On Sunday afternoon, FBI director James Comey released a letter to Congress that said the bureau had found no evidence of wrongdoing by Clinton in its review of emails discovered during an investigation into charges against Anthony Weiner, estranged husband of key aide Huma Abedin.

 

The FBI review related to Clinton’s use of a private email server while secretary of state, an issue over which the bureau had previously decided not to recommend an indictment.

 

The Republican presidential nominee was less than impressed by the FBI’s chief.

 

“Right now, she’s being protected by a rigged system. It’s a totally rigged system, I’ve been saying that for a long time. You can’t review 650,000 new e-mails in 8 days, you can’t do it, folks. Hillary Clinton is guilty, she knows it,

the FBI knows it, the people know it and now is up to the American people to deliver justice at the ballot box on November 8.”

 

Meanwhile Clinton was pulling out all the stops, focusing on swing states and calling on celebrities like basket ball player Lebron James to endorse her.

[DIRECTIONS]: How would you sum up the news excerpt in two sentences? The items below the news excerpt come from a separate source.

[EXTRACTED DATA]:
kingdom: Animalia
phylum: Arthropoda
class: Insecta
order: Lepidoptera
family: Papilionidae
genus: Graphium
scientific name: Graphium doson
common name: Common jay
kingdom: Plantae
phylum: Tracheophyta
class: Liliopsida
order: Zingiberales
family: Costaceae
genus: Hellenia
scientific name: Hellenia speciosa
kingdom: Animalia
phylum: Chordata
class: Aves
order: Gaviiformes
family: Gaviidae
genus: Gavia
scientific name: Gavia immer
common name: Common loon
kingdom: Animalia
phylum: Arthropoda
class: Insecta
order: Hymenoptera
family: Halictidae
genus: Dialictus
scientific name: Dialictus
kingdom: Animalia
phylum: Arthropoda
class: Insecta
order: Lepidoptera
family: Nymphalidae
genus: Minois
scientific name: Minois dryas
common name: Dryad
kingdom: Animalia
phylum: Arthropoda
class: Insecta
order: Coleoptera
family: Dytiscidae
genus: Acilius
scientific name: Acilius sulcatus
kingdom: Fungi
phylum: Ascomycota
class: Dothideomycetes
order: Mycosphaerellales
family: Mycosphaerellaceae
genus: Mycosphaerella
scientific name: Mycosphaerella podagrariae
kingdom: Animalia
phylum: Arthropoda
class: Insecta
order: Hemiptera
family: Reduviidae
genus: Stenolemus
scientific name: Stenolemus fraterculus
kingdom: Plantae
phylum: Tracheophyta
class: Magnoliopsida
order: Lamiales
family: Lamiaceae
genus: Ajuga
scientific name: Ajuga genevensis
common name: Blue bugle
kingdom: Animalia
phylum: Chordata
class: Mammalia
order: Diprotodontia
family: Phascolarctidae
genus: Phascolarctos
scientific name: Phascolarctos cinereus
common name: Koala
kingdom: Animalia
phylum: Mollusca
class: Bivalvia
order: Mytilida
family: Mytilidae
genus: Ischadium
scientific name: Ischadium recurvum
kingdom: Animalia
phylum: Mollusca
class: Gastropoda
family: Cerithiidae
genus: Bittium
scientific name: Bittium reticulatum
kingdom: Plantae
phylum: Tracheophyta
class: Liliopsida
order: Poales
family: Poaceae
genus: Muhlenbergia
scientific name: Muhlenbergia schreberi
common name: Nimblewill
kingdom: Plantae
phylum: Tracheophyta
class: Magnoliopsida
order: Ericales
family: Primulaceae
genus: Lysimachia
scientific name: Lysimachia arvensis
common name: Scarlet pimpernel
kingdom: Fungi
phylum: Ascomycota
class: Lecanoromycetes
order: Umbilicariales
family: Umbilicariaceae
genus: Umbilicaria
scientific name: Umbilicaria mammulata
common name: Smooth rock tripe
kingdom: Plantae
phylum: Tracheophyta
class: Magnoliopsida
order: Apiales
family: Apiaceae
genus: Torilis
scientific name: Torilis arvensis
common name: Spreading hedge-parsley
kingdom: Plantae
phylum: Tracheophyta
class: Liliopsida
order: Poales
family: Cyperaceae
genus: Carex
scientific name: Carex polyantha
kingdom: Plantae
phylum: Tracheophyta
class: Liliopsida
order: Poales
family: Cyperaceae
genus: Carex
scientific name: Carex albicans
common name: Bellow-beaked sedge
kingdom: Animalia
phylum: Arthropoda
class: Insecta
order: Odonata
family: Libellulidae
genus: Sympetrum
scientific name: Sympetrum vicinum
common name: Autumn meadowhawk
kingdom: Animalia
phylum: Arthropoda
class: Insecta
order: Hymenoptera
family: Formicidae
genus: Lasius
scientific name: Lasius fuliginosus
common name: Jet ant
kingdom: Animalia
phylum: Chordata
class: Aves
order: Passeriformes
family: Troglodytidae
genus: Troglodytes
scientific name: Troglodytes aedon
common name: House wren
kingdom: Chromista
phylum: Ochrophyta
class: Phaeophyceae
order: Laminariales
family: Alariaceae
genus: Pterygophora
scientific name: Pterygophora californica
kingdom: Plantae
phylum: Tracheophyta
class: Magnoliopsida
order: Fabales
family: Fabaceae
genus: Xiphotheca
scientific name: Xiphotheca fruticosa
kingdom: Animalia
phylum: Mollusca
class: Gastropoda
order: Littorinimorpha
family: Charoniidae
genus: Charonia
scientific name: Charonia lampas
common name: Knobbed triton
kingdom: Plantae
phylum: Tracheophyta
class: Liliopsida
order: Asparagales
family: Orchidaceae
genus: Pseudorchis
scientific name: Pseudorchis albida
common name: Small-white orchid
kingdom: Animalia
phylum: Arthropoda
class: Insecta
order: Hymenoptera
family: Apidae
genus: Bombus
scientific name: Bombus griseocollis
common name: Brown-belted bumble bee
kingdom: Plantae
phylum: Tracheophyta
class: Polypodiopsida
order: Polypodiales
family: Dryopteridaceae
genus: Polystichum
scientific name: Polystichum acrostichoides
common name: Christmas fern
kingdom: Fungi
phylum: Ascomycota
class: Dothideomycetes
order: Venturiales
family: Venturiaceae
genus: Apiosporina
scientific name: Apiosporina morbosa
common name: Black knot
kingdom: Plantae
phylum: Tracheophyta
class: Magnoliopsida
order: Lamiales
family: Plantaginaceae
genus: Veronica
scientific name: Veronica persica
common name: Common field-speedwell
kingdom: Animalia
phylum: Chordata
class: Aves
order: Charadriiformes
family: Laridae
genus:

[EXERCISE ANSWER]: FBI director James Comey released a letter to Congress on Sunday afternoon saying the bureau had found no evidence of wrongdoing by Clinton in its review of emails discovered during an investigation into Anthony Weiner, a review related to her use of a private email server while secretary of state. The Republican presidential nominee called it a rigged system and declared Clinton guilty, while Clinton focused on swing states and called on celebrities like Lebron James to endorse her.